Data

University of Turku hosts internationally acknowledged, digitized data on linguistics, human genetics, history and archaeology, disease history as well as pedigrees with life histories and multi-generational health data. They offer unique opportunities for collaboration across disciplines. These datasets form the core of human diversity project:

Human life history
Collections of parish records provide information on year-to-year births, marriages, movement, socioeconomic status, births and deaths, local demography and environmental conditions in Finnish people from 1700 to present collected by the Human life history group. Digitized statistical yearbooks provide information on farm land, household size, average income and birth and mortality rates and are partly published in Honkola et al 2018 and Ketola et al 2021. Comprehensive spatial model for historical travel effort consists of the factors that have affected human movement in the past (Rantanen et al. 2021). Each hindering and facilitating factors have received a speed value combined to raster surfaces enabling possibilities to compare human movement opportunities within Finland.

Genetic data
Access to genetic information on Finnish people from mesolithic to present, as genomic sequence and genome-wide SNPs, is available through SUGRIGE and via POSEIDON. We have Finnish-wide modern genomic dataset from National FinHealth 2017 Study and The National FINRISK Study (via THL). In addition multiple population-based cohorts offer to address the effects of past and present environment in the next generations as part of the collections of Centre for Population Health Research.

Language data
Communication, spoken and written, has been recorded for the Finnish and the whole of Uralic languages. Historical linguistic data has been collected by BEDLAN team. It includes the Dialect atlas of Finnish (Lauri Kettunen 1940) describing Finnish dialectal landscape 100 years ago before urbanisation.The 213 features include phonological, lexical and morphological details. Updated and modified version is available under request. Uralic language family data includes Uralic basic vocabulary of 26 languages with cognate and loanword information, UraLex. Uralic Typological database, UraTyp, is collected in collaboration with Grambank and University of Tarto, and it consists of 35 Uralic languages and 360 binary feature of language structure. The Geographical database of the Uralic languages consists of past and current distributions of the Uralic languages both as the original digital spatial datasets and as finalized maps. The data presents the state-of-the-art knowledge of the Uralic languages and their dialects.  Ympäristömuuttujat (Roose et al. ms).

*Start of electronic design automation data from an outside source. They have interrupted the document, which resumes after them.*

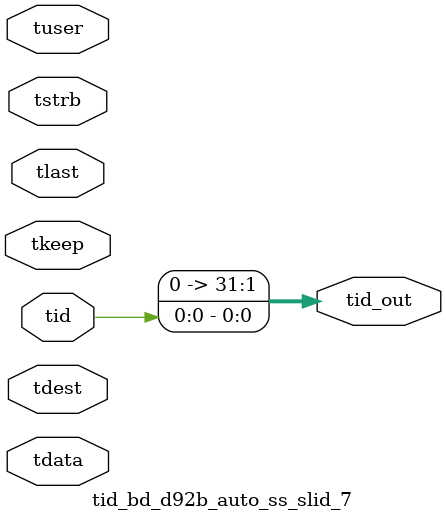
<source format=v>


`timescale 1ps/1ps

module tid_bd_d92b_auto_ss_slid_7 #
(
parameter C_S_AXIS_TID_WIDTH   = 1,
parameter C_S_AXIS_TUSER_WIDTH = 0,
parameter C_S_AXIS_TDATA_WIDTH = 0,
parameter C_S_AXIS_TDEST_WIDTH = 0,
parameter C_M_AXIS_TID_WIDTH   = 32
)
(
input  [(C_S_AXIS_TID_WIDTH   == 0 ? 1 : C_S_AXIS_TID_WIDTH)-1:0       ] tid,
input  [(C_S_AXIS_TDATA_WIDTH == 0 ? 1 : C_S_AXIS_TDATA_WIDTH)-1:0     ] tdata,
input  [(C_S_AXIS_TUSER_WIDTH == 0 ? 1 : C_S_AXIS_TUSER_WIDTH)-1:0     ] tuser,
input  [(C_S_AXIS_TDEST_WIDTH == 0 ? 1 : C_S_AXIS_TDEST_WIDTH)-1:0     ] tdest,
input  [(C_S_AXIS_TDATA_WIDTH/8)-1:0 ] tkeep,
input  [(C_S_AXIS_TDATA_WIDTH/8)-1:0 ] tstrb,
input                                                                    tlast,
output [(C_M_AXIS_TID_WIDTH   == 0 ? 1 : C_M_AXIS_TID_WIDTH)-1:0       ] tid_out
);

assign tid_out = {tid[0:0]};

endmodule


</source>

Of the more contemporary corpus collections Turku Paraphrase Corpus allow detection of semantically similar text patterns even when there is no lexical overlap. The corpus consists of 100,000+ pairs of manually annotated paraphrases in their document context. The CORE corpus series is a multilingual corpora representing the unrestricted Web, composed of documents with manual annotations on text genres or registers (Biber 1988) – text categories such as news, discussion forums, how-to pages and opinionated texts. This collection can be used as such for linguistic analysis of registers, but most of all, it is meant for the development of machine learning models  Finnish Internet Parsebank and other web-crawled datasets are available on request.

Cultural data
Archeological objects provide information on culture and society. Archaeological artefact Database of Finland (AADA) quantify typologically discernible prehistoric artefacts in Finland from Stone Age, Bronze Age and Iron Age. AADA is available under request. Similarly, Linquistic, genetic and archelogical information is combined usign geospatial methods.  Access to the geospatial datasets is facilitated through two user interfaces.The Uralic Historical Atlas (URHIA), developed as part of the URKO project, offers interactive access to the Uralic language speaker areas and archaeologica artefacts through a map interface, making it easy to browse and share the data. The Uralic Areal Typology can be accessed via a web service created by the Max Planck Institute for Evolutionary Anthropology and provides access to UraTyp.